Perhaps the most rewarding aspect of my career is the “eureka moment” of scientific discovery. That moment when you understand how something works, and that what you’ve discovered is entirely new knowledge that was unknown to humanity before that moment. This is certainly not a phenomenon limited to my discipline, but it is an experience that scientists derive great joy from. My moment came when I was looking at teeth of horned dinosaurs (ceratopsians) using scanning electron microscopy (SEM). I was in a room on the basement floor of the physiology building at Johns Hopkins University. The room was dark so that you could more easily see the monitor of the SEM. I had viewed several teeth from the lower jaw of a medium-sized ceratopsian known as Leptoceratops when I had noticed wear on the teeth that was unlike the pits and scratches I had seen on other ceratopsians. From this, a suspicion grew in my mind about the way this animal was moving its lower jaw when chewing, and I made several predictions about what the wear should look like on the upper teeth once I started to examine them. When it came time to view the upper teeth, the pattern I had predicted was present, and in that moment I realized I had found a new behavior significant to the evolution of these dinosaurs, one that had not been discovered before. I was so excited I wanted to share the moment with someone who would appreciate its significance. My advisor, being the only other dinosaur paleontologist present in the vast sea of medical professionals at Hopkins Medical School, fit the bill. His research is also founded on understanding the evolution of chewing in duck-billed dinosaurs and their relatives, so I knew he would immediately appreciate the discovery. I flung myself out of the room and tore through several other buildings to get to him and tell him what I had found. Eureka!
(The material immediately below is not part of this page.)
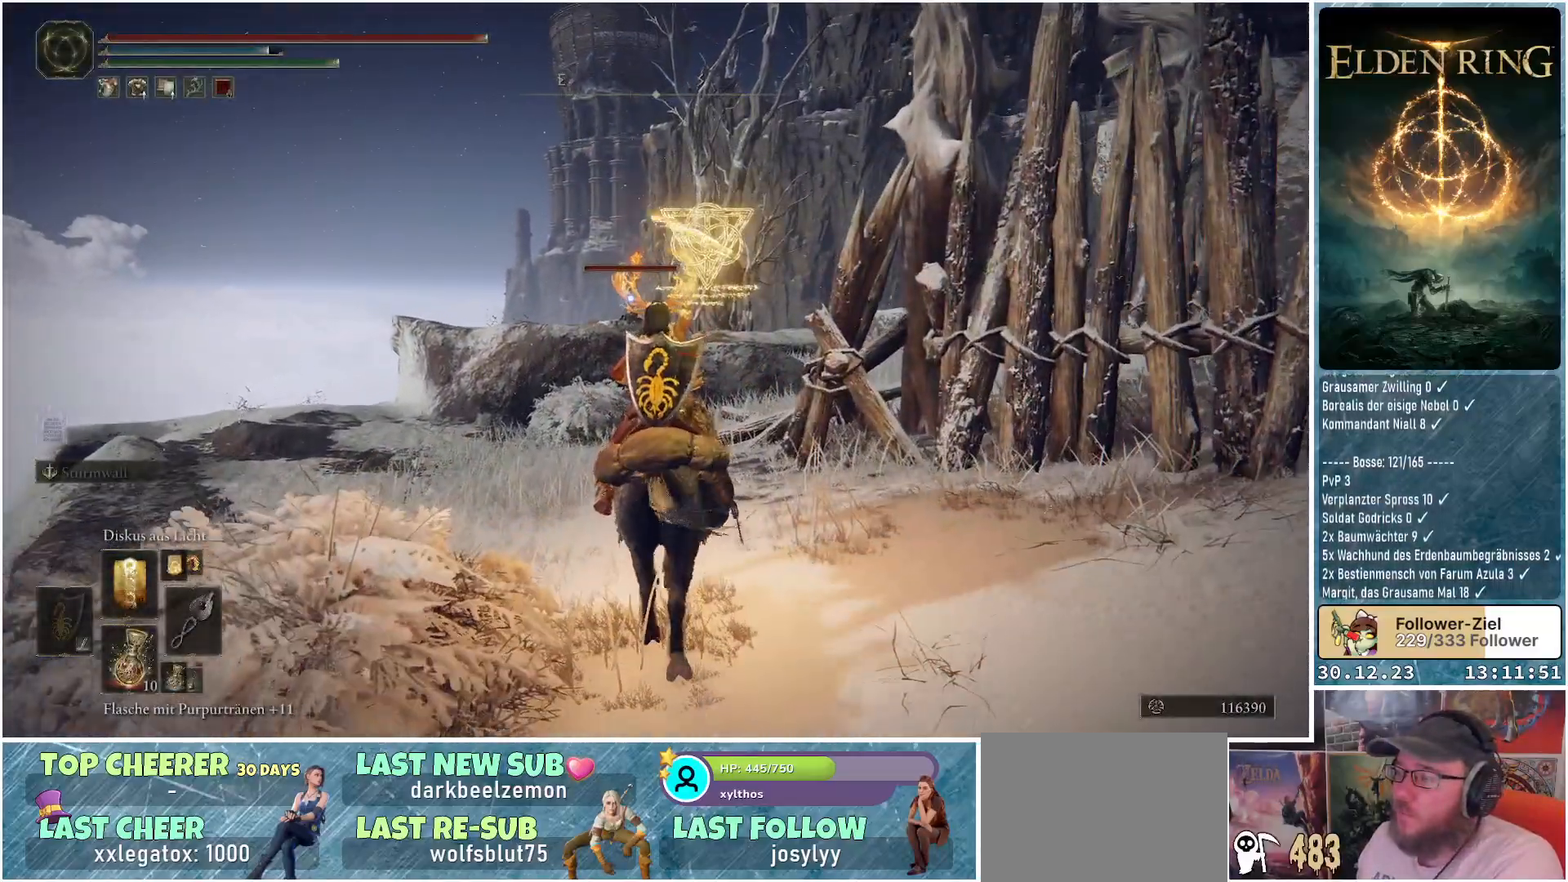
{"buttons": ["R1"], "left_stick": "center", "right_stick": "center", "events": [[384, "R1", "down"]]}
What was the value of SUNY Oswego’s program to your career?
The immediate value of the zoology program at Oswego was the opportunity to receive an education that was more specialized toward my career goals. Courses founded on the diversity, evolution, behavior, structure and function of living back-boned animals. I have used this foundation throughout my career as a paleontologist.
During my time at Oswego, professors Peter Weber and Al Lackey recognized my passion for paleontology and provided career advice that I otherwise would not have known to seek out. Their door was always open, and I often found myself spending time in their offices discussing evolution, dinosaurs and my career. As busy as their lives were, they certainly weren’t required to do this, but now as a professor I see that they were just as rewarded by encouraging a budding young scientist as that pupil was to sit in their presence and be edified. Their outgoing investments in me led me to take as many courses taught by them as I could. Their teaching style was rigorous, their expectations high, and I often find myself emulating aspects of their technique in my own courses. To this day, their wisdom is still being passed on, as I was recently discussing with one of my top students the rewards of lifelong learning that Peter imparted to me over 20 years ago.